● Instructions for the task: Reproduce the text verbatim from the first line of the entries through the line containing "記事はこちらをクリック", including that line.
[[ Working data open ]]
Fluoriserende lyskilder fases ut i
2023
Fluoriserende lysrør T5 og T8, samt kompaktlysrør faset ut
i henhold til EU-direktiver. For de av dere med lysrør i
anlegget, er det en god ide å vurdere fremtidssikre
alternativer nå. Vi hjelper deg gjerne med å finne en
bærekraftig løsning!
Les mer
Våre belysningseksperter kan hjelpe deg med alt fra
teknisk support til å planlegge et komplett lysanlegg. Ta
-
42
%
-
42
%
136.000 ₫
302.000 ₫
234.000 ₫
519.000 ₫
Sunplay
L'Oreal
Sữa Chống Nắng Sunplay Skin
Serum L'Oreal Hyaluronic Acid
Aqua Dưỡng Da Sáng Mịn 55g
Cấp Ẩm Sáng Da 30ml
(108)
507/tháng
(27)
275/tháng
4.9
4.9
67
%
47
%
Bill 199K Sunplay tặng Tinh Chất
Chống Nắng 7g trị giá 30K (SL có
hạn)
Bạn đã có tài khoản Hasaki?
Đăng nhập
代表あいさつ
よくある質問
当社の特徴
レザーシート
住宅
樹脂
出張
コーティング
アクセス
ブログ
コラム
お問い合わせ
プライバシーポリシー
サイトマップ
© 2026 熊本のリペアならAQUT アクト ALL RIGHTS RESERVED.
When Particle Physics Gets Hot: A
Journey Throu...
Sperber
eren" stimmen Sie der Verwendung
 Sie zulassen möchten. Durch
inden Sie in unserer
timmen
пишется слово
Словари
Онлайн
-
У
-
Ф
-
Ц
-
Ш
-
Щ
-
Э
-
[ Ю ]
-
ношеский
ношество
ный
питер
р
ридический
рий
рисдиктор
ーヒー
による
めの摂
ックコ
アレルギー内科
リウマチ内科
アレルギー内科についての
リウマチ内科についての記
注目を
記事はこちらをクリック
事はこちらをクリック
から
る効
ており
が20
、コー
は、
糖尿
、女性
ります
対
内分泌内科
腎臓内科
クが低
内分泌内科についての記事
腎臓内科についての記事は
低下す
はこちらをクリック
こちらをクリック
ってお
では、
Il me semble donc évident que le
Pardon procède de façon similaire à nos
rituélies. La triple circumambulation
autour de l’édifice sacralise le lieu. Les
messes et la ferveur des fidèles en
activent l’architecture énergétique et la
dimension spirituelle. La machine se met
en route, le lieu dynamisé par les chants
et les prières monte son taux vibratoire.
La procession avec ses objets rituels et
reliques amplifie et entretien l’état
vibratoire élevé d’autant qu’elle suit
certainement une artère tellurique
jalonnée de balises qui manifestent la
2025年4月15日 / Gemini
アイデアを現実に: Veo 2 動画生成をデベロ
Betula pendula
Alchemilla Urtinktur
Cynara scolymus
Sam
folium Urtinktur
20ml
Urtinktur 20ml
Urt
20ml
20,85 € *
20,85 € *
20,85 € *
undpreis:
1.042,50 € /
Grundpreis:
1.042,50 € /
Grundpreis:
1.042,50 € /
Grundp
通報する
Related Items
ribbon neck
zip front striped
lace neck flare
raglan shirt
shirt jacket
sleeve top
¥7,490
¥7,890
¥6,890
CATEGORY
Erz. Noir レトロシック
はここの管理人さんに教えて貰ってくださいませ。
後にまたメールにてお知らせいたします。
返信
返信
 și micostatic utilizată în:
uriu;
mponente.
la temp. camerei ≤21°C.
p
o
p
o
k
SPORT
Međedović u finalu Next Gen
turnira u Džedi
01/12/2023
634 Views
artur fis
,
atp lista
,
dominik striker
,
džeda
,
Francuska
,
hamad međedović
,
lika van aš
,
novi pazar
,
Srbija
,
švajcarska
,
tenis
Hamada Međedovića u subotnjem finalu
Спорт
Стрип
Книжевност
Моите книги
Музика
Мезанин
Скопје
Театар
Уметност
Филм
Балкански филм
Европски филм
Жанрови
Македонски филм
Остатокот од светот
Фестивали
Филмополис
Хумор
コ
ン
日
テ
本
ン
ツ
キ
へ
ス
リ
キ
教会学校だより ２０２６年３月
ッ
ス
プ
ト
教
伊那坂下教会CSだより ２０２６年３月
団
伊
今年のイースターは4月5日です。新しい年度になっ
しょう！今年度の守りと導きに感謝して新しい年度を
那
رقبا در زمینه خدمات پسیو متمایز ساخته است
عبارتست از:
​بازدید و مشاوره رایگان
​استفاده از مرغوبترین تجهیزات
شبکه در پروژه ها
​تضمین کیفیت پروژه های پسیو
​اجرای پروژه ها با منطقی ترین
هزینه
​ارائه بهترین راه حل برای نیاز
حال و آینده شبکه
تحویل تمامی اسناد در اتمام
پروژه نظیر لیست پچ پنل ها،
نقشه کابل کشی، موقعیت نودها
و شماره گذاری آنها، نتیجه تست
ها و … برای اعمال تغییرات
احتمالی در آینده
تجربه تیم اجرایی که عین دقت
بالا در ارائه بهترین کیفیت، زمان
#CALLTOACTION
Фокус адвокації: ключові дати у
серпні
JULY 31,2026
[[ Working data closed ]]
● Exercise result:
Fluoriserende lyskilder fases ut i
2023
Fluoriserende lysrør T5 og T8, samt kompaktlysrør faset ut
i henhold til EU-direktiver. For de av dere med lysrør i
anlegget, er det en god ide å vurdere fremtidssikre
alternativer nå. Vi hjelper deg gjerne med å finne en
bærekraftig løsning!
Les mer
Våre belysningseksperter kan hjelpe deg med alt fra
teknisk support til å planlegge et komplett lysanlegg. Ta
-
42
%
-
42
%
136.000 ₫
302.000 ₫
234.000 ₫
519.000 ₫
Sunplay
L'Oreal
Sữa Chống Nắng Sunplay Skin
Serum L'Oreal Hyaluronic Acid
Aqua Dưỡng Da Sáng Mịn 55g
Cấp Ẩm Sáng Da 30ml
(108)
507/tháng
(27)
275/tháng
4.9
4.9
67
%
47
%
Bill 199K Sunplay tặng Tinh Chất
Chống Nắng 7g trị giá 30K (SL có
hạn)
Bạn đã có tài khoản Hasaki?
Đăng nhập
代表あいさつ
よくある質問
当社の特徴
レザーシート
住宅
樹脂
出張
コーティング
アクセス
ブログ
コラム
お問い合わせ
プライバシーポリシー
サイトマップ
© 2026 熊本のリペアならAQUT アクト ALL RIGHTS RESERVED.
When Particle Physics Gets Hot: A
Journey Throu...
Sperber
eren" stimmen Sie der Verwendung
 Sie zulassen möchten. Durch
inden Sie in unserer
timmen
пишется слово
Словари
Онлайн
-
У
-
Ф
-
Ц
-
Ш
-
Щ
-
Э
-
[ Ю ]
-
ношеский
ношество
ный
питер
р
ридический
рий
рисдиктор
ーヒー
による
めの摂
ックコ
アレルギー内科
リウマチ内科
アレルギー内科についての
リウマチ内科についての記
注目を
記事はこちらをクリック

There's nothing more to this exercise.